- [Requirement 1]:
Copy the text on battery management from "The safe, long" up to and including "SOH estimation algorithms.", swapping "BMS" for "battery management unit".
- [Requirement 2]:
Answer these questions from the text on battery management:
(a) Which communication options does the system support?
(b) With what standard are the safety protections in line?
(c) By what means is the battery pack design validated?

*** Passage Section Begins ***

Don't get stuck with a single source of cells in a globally competitive market. Accelerate testing and characterisation of new supplier batteries. As each cell design targets certain performance goals whether that be high-energy density, high-power density, superior safety, longer cycle life and reliability. Not all cells are the same, and the same holds true for manufacturers of cells. We also track and benchmark the latest developments in new battery chemistries, cell and pack design, and control algorithms. Each cell design targets certain performance goals whether that be high-energy density, high-power density, superior safety, longer cycle life and reliability. Not all cells are the same, and the same holds true for manufacturers of cells.

The safe, long term and reliable operation of a battery-powered application depends on the battery management system being customized and tailored for the target environment and use model. We will work directly with you and modify our existing BMS design to suit your design needs. 

Key features of our BMS:

• Robust SOC, cell balancing and SOH estimation algorithms.

• Communication: CAN, RS 485, RS 232, IOT (Bluetooth, GPS).

• Communication with charging stations and handshaking for efficient charging performance

• Safety protections in line with AIS -156.

• Over voltage protection

• Under voltage protection

• Over temperature protection during charge / discharge / regen

• Under temperature protection during charge / discharge / regen

• Over current protection during charge / discharge / regen

• Short circuit protection

Ensuring our battery pack designs meet the form, fit and functional requirements of our customer operational needs is a driving mandate behind our custom-engineered solutions. We strive to define the operational envelope, including all likely edge conditions, for a given application. We then augment our proprietary battery testing criteria to these specific targets and validate the design by means of analytical and physical testing.

*** Passage Section Ends ***
*** Input data Section Begins ***

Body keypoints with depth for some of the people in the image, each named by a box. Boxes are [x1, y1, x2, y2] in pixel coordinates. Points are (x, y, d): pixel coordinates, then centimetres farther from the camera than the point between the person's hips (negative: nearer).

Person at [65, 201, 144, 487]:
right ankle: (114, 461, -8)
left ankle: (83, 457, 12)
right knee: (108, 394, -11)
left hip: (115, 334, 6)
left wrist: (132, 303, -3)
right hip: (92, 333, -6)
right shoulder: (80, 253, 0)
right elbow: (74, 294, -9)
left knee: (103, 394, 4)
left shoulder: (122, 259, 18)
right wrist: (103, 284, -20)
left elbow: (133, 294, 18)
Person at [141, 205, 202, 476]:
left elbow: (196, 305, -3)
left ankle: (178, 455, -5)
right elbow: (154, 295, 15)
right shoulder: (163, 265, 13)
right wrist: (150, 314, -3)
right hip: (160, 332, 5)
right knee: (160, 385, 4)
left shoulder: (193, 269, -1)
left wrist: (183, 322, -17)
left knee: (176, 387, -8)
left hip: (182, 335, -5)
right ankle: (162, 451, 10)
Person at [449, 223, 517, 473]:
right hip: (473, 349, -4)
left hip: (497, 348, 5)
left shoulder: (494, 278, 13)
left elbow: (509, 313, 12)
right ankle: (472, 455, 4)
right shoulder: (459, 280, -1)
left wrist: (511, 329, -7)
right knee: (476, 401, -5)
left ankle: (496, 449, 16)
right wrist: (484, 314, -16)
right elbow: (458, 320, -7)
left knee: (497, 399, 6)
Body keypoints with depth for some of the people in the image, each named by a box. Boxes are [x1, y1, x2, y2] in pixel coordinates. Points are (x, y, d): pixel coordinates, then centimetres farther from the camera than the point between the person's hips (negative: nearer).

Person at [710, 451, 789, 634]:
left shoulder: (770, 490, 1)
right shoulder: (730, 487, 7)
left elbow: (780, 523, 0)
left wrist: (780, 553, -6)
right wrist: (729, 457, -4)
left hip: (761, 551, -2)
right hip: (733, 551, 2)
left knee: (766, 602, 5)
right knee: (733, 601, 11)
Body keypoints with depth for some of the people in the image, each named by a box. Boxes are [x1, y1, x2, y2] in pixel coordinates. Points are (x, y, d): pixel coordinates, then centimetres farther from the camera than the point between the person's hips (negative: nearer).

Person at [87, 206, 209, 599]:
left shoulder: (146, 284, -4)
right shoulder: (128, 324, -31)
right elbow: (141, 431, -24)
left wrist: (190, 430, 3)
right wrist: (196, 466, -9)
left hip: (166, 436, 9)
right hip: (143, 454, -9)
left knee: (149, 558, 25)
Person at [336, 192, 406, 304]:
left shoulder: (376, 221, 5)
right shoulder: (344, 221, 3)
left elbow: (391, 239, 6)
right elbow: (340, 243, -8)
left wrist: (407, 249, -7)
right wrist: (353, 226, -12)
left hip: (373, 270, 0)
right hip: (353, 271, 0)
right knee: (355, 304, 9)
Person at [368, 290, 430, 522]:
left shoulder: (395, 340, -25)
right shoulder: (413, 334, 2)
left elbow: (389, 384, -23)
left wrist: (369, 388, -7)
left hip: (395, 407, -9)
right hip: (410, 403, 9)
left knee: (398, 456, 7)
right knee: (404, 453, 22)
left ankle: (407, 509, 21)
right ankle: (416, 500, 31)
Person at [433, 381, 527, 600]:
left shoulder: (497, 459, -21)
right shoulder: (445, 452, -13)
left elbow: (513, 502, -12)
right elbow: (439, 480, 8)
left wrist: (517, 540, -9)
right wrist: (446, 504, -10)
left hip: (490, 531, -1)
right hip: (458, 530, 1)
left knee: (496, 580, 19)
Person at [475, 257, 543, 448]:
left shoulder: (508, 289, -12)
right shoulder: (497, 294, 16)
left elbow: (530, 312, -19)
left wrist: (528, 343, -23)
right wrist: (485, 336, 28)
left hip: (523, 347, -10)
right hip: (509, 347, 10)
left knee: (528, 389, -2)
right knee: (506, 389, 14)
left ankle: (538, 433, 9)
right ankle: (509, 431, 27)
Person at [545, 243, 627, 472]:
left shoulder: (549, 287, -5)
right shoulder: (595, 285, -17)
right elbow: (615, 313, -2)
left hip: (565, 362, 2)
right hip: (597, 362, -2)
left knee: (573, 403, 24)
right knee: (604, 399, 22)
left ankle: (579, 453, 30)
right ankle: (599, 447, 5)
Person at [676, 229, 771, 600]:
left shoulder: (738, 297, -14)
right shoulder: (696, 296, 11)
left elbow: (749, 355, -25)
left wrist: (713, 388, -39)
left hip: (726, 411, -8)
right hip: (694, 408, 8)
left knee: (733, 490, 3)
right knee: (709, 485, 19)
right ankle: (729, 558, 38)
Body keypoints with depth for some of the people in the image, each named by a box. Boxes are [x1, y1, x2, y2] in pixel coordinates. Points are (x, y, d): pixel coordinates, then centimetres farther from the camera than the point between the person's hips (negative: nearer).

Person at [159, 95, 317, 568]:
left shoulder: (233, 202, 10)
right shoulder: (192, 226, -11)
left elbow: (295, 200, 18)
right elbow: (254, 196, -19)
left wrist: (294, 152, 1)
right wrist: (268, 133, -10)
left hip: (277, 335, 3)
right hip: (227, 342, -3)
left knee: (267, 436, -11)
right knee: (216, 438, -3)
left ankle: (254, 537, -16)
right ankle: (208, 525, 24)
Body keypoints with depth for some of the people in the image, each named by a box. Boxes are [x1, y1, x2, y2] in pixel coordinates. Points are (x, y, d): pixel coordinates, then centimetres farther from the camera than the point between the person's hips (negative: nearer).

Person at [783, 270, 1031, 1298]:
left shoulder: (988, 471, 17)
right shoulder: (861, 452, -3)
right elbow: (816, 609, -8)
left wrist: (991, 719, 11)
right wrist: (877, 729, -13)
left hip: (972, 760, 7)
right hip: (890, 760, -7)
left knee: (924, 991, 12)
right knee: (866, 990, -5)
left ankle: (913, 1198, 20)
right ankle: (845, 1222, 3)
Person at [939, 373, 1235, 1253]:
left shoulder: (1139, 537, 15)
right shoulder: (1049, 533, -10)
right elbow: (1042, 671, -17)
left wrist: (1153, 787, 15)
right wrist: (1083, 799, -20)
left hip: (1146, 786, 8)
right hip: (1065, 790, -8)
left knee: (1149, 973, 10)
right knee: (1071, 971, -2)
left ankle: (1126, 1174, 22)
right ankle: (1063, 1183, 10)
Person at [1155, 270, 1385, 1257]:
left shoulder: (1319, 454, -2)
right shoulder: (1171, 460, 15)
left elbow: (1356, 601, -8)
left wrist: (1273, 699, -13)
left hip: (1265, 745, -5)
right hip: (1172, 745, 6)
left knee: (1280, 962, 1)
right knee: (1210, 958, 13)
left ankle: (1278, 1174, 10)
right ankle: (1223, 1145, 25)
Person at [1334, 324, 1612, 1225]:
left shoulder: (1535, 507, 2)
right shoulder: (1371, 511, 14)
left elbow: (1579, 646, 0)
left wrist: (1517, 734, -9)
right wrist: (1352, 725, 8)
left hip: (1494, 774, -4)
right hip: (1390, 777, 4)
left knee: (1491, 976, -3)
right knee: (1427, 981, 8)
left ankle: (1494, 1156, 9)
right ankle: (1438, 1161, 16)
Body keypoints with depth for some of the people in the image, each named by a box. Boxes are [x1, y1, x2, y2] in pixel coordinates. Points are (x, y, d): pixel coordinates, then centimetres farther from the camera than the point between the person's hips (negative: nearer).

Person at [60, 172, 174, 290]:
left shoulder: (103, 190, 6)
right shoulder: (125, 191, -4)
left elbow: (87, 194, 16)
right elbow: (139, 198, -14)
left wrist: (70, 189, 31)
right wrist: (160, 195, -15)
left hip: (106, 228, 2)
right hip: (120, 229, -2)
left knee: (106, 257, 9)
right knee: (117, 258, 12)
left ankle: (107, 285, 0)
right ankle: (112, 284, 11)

*** Input data Section Ends ***

- [Output 1]:
The safe, long term and reliable operation of a battery-powered application depends on the battery management system being customized and tailored for the target environment and use model. We will work directly with you and modify our existing battery management unit design to suit your design needs. 

Key features of our battery management unit:

• Robust SOC, cell balancing and SOH estimation algorithms.

- [Output 2]:
(a) CAN, RS 485, RS 232, and IOT (Bluetooth, GPS).
(b) AIS -156.
(c) Analytical and physical testing.